Sikap yang berbeda telah diperlihatkan oleh AS terhadap Protokol Kyoto. Jika dalam Protokol Montreal, AS mau meratifikasi Protokol Montreal, dalam Protokol Kyoto, AS masih belum melakukan ratifikasi. Pada tanggal 12 November 1998, AS telah menandatangani Protokol Kyoto, tetapi pada tahun 2001, Amerika Serikat yang waktu itu di bawah pemerintahan George W. Bush mengundurkan diri (pull out) dari Protokol Kyoto.
Alasan-alasan yang dikemukakan oleh pemerintah Amerika Serikat pada saat itu ada tiga hal. Pertama, pelaksanaan Protokol Kyoto akan menghabiskan dana yang sangat besar yang mencapai 300 miliar dolar AS. Kedua, implementasi Protokol Kyoto akan menghancurkan sendi-sendi perekonomian AS khusunya di bidang transportasi yang menjadi primadona di Amerika Serikat. Ketiga adalah pelaksanaan Protokol Kyoto akan melemahkan kompetisi perusahaan-perusahaan di Amerika Serikat.
Peduli Lingkugan
Sikap Amerika Serikat yang tidak meratifikasi Protokol Kyoto sedikit banyak telah menyebabkan percepatan terjadinya pemanasan global dan perubahan iklim dunia saat ini. Hal ini terjadi karena AS merupakan penyumbang terbesar gas Karbondioksida (CO2) dunia.
Munculnya bencana alam baik topan, banjir, kebakaran hutan yang melanda negara-negara dunia seperti Inggris, China, India, Bangladesh, Indonesia, dan bahkan Amerika Serikat adalah dampak dari lemahnya masyarakat dunia dalam hal ketaatan (compliance) terhadap perjanjian internasional khususnya Protokol Kyoto.
Ketika kepedulian terhadap persoalan lingkungan telah memudar, maka bencana-bencana alam akan terus mengancam mahluk hidup yang ada di muka bumi. Kerugian-kerugian akibat bencana yang ditimbulkan oleh pemanasan global dan perubahan iklim tentunya akan memiliki dampak yang luar biasa baik finansial maupun psikis (traumatis).
Amerika Serikat sebagai negara yang menjadi korban bagi dampak pemanasan global dan perubahan iklim dunia saat ini adalah bukti konkret besarnya biaya (cost) yang harus ditanggung oleh pemerintah AS untuk pemulihan (recovery) dan terapi warga negaranya yang mengalami cacat mental akibat banjir, kebakaran hutan, dan topan yang berkali-kali melanda AS sejak tahun 1983.
Fakta rusaknya sendi-sendi perekonomian dan beban traumatis warga negara AS akibat pemanasan global dan perubahan iklim mestinya bisa menjadi pijakan bagi pemerintah Amerika Serikat untuk lebih peduli dengan lingkungan internasional.

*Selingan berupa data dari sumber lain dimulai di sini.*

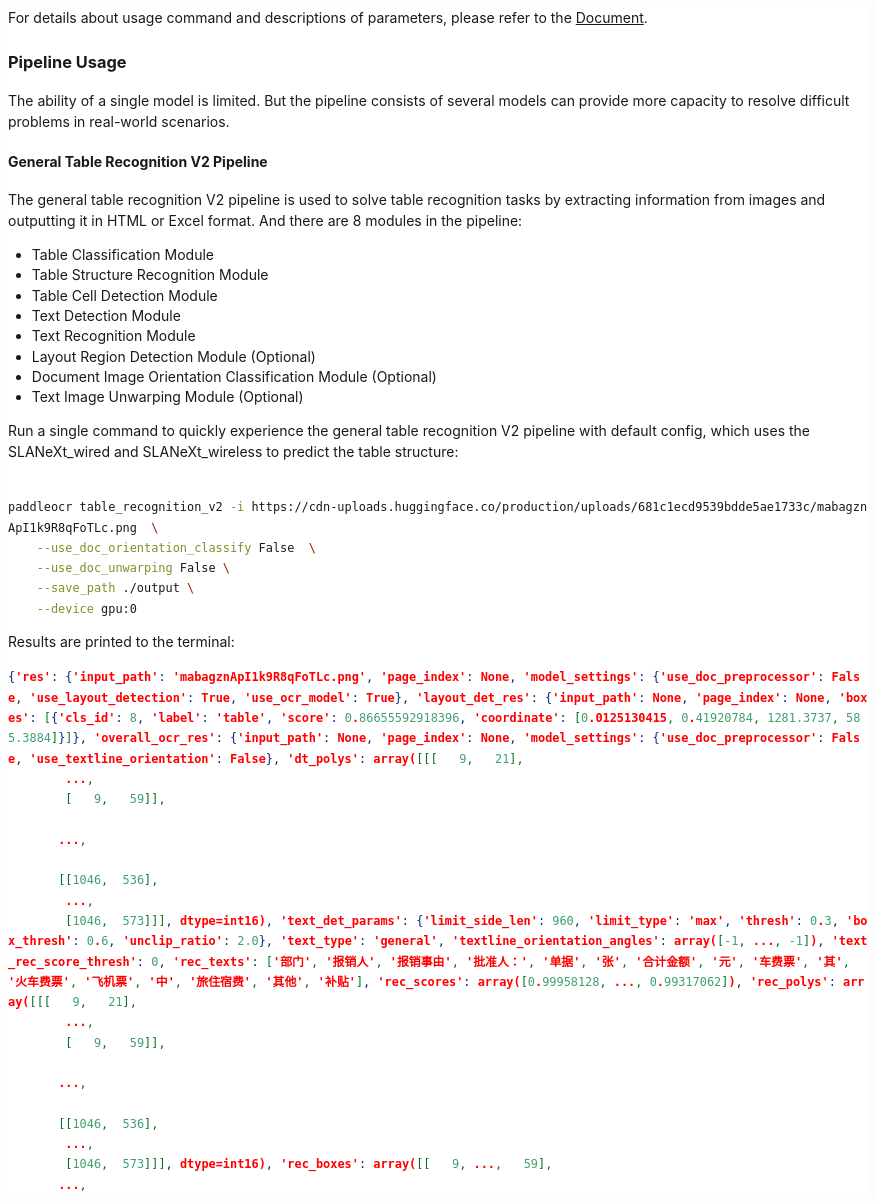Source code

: For details about usage command and descriptions of parameters, please refer to the [Document](https://paddlepaddle.github.io/PaddleOCR/main/en/version3.x/module_usage/table_structure_recognition.html#iii-quick-start).

### Pipeline Usage

The ability of a single model is limited. But the pipeline consists of several models can provide more capacity to resolve difficult problems in real-world scenarios.

#### General Table Recognition V2 Pipeline

The general table recognition V2 pipeline is used to solve table recognition tasks by extracting information from images and outputting it in HTML or Excel format. And there are 8 modules in the pipeline: 
* Table Classification Module
* Table Structure Recognition Module
* Table Cell Detection Module
* Text Detection Module
* Text Recognition Module
* Layout Region Detection Module (Optional)
* Document Image Orientation Classification Module (Optional)
* Text Image Unwarping Module (Optional)

Run a single command to quickly experience the general table recognition V2 pipeline with default config, which uses the SLANeXt_wired and SLANeXt_wireless to predict the table structure:

```bash

paddleocr table_recognition_v2 -i https://cdn-uploads.huggingface.co/production/uploads/681c1ecd9539bdde5ae1733c/mabagznApI1k9R8qFoTLc.png  \
    --use_doc_orientation_classify False  \
    --use_doc_unwarping False \
    --save_path ./output \
    --device gpu:0 
```

Results are printed to the terminal:

```json
{'res': {'input_path': 'mabagznApI1k9R8qFoTLc.png', 'page_index': None, 'model_settings': {'use_doc_preprocessor': False, 'use_layout_detection': True, 'use_ocr_model': True}, 'layout_det_res': {'input_path': None, 'page_index': None, 'boxes': [{'cls_id': 8, 'label': 'table', 'score': 0.86655592918396, 'coordinate': [0.0125130415, 0.41920784, 1281.3737, 585.3884]}]}, 'overall_ocr_res': {'input_path': None, 'page_index': None, 'model_settings': {'use_doc_preprocessor': False, 'use_textline_orientation': False}, 'dt_polys': array([[[   9,   21],
        ...,
        [   9,   59]],

       ...,

       [[1046,  536],
        ...,
        [1046,  573]]], dtype=int16), 'text_det_params': {'limit_side_len': 960, 'limit_type': 'max', 'thresh': 0.3, 'box_thresh': 0.6, 'unclip_ratio': 2.0}, 'text_type': 'general', 'textline_orientation_angles': array([-1, ..., -1]), 'text_rec_score_thresh': 0, 'rec_texts': ['部门', '报销人', '报销事由', '批准人：', '单据', '张', '合计金额', '元', '车费票', '其', '火车费票', '飞机票', '中', '旅住宿费', '其他', '补贴'], 'rec_scores': array([0.99958128, ..., 0.99317062]), 'rec_polys': array([[[   9,   21],
        ...,
        [   9,   59]],

       ...,

       [[1046,  536],
        ...,
        [1046,  573]]], dtype=int16), 'rec_boxes': array([[   9, ...,   59],
       ...,
```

Sikap ini sangat dibutuhkan karena AS selain sebagai negara penghasil Karbondioksida terbesar dunia, AS juga sebagai negara yang diikuti oleh negara-negara lain di dunia karena posisinya sebagai negara adi daya dunia saat ini.
Berpijak dari refleksi 22 tahun Protokol Montreal, setidak-tidaknya Amerika Serikat di bawah pemerintahan Barack Obama bisa bersikap lebih arif dan bijaksana untuk lebih peduli dengan lingkungan. Spirit ratifikasi AS terhadap Protokol Montreal 1988 mestinya bisa memberikan efek limpahan (spill over) terhadap sikapnya untuk segera meratifikasi Protokol Kyoto. Walluhu alam bishawab.
[1] Dosen Prodi Ilmu Hubungan Internasional, UGM Yogyakarta. Sekaligus penulis buku ”Pemanasan Global dan Lubang Ozon: Bencana Masa Depan”.